Selective Targeting of TET Catalytic Domain Promotes Somatic Cell Reprogramming

Anup Kumar Singh et al. Proc Natl Acad Sci U S A.


Ten-eleven translocation (TET) family enzymes (TET1, TET2, and TET3) oxidize 5-methylcytosine (5mC) and generate 5-hydroxymethylcytosine (5hmC) marks on the genome. Each TET protein also interacts with specific binding partners and partly plays their role independent of catalytic activity. Although the basic role of TET enzymes is well established now, the molecular mechanism and specific contribution of their catalytic and noncatalytic domains remain elusive.
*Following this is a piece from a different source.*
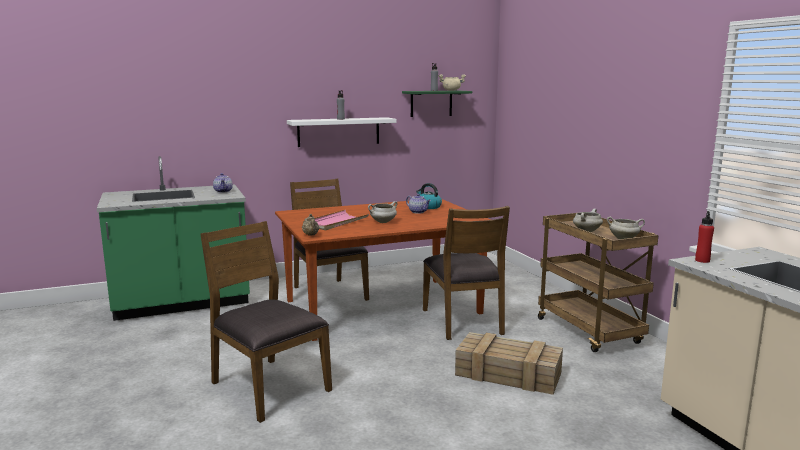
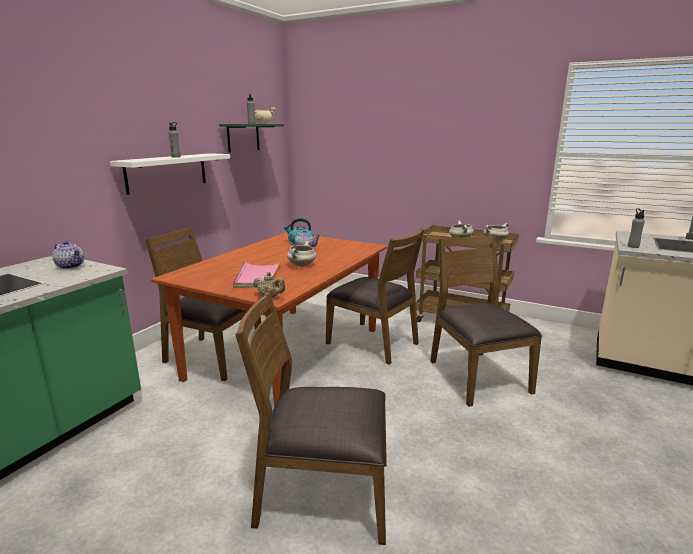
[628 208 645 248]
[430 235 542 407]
Here, by combining in silico and biochemical screening strategy, we have identified a small molecule compound, C35, as a first-in-class TET inhibitor that specifically blocks their catalytic activities. Using this inhibitor, we explored the enzymatic function of TET proteins during somatic cell reprogramming. Interestingly, we found that C35-mediated TET inactivation increased the efficiency of somatic cell programming without affecting TET complexes. Using high-throughput mRNA sequencing, we found that by targeting 5hmC repressive marks in the promoter regions, C35-mediated TET inhibition activates the transcription of the BMP-SMAD-ID signaling pathway, which may be responsible for promoting somatic cell reprogramming. These results suggest that C35 is an important tool for inducing somatic cell reprogramming, as well as for dissecting the other biological functions of TET enzymatic activities without affecting their other nonenzymatic roles.

Keywords: 5hmC; TET enzymes; epigenetic reprogramming; somatic reprogramming.

Conflict of interest statement

The authors declare no competing interest.